**Vorliegender Textauszug:**
>>>>>
Und während sich bei den Demokraten das erwartete Duell zwischen Hillary Clinton und Bernie Sanders schon von Beginn an zuspitzt, scheint das Rennen um den Kandidaten der Republikaner noch weitaus offener zu sein. Durchgesetzt hat sich in Iowa letztlich Ted Cruz, Senator des Bundesstaates Texas, der in seiner ersten öffentlichen Reaktion die „Ehre“ dieses Erfolges niemand Geringerem als Gott selbst zukommen ließ.

Für die meisten europäischen Medien und Politikbeobachter war die Schublade schnell gefunden: Cruz, der ein Naheverhältnis zur Tea-Party-Bewegung hat, ist ein Vertreter einer extrem konservativ-religiösen Ausrichtung; im Gegensatz zum latent populistisch-fremdenfeindlichen Donald Trump bestenfalls noch das „geringere Übel“. Cruz, so die Kurzformel, sei der Kandidat der evangelikalen Christen.
<<<<<
**Übungsaufgaben:**
A. Übertrage den folgenden Satz aus dem Textauszug zum US-Vorwahlkampf ins Englische: „Cruz, so die Kurzformel, sei der Kandidat der evangelikalen Christen.“
B. Ersetze im Textauszug zum US-Vorwahlkampf „Politikbeobachter“ durch „Kommentatoren“, und schreibe die Passage beginnend mit „Für die meisten“ und weiter bis „der evangelikalen Christen.“ entsprechend geändert ab.

Transkribierter Seiteninhalt
>>>>>
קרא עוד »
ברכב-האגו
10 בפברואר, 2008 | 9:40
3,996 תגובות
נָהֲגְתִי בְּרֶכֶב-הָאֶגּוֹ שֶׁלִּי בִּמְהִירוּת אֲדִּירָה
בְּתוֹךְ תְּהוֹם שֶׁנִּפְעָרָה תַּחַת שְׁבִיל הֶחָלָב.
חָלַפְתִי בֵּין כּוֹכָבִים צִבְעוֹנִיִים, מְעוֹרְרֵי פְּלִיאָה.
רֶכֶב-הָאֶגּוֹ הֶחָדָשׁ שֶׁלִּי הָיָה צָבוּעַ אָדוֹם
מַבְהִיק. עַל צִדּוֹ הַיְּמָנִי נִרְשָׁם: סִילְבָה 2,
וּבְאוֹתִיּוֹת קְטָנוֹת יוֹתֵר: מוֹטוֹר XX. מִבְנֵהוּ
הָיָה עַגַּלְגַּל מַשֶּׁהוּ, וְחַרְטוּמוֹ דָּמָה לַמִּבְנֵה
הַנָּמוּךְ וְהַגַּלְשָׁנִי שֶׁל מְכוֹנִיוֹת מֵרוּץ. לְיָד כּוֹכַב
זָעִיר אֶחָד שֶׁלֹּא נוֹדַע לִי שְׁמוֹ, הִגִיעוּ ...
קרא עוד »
<<<<<
>>>>>
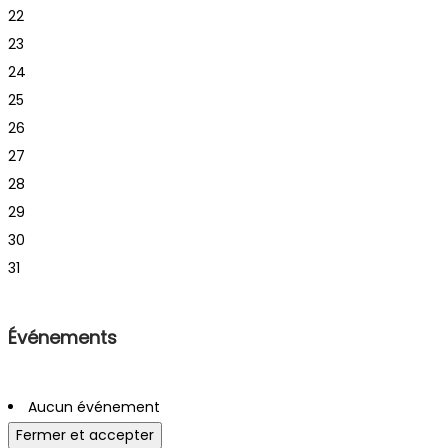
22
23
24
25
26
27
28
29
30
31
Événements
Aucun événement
<<<<<
**Lösungen:**
A. Cruz, according to the shorthand, is the candidate of the evangelical Christians.

B.
Für die meisten europäischen Medien und Kommentatoren war die Schublade schnell gefunden: Cruz, der ein Naheverhältnis zur Tea-Party-Bewegung hat, ist ein Vertreter einer extrem konservativ-religiösen Ausrichtung; im Gegensatz zum latent populistisch-fremdenfeindlichen Donald Trump bestenfalls noch das „geringere Übel“. Cruz, so die Kurzformel, sei der Kandidat der evangelikalen Christen.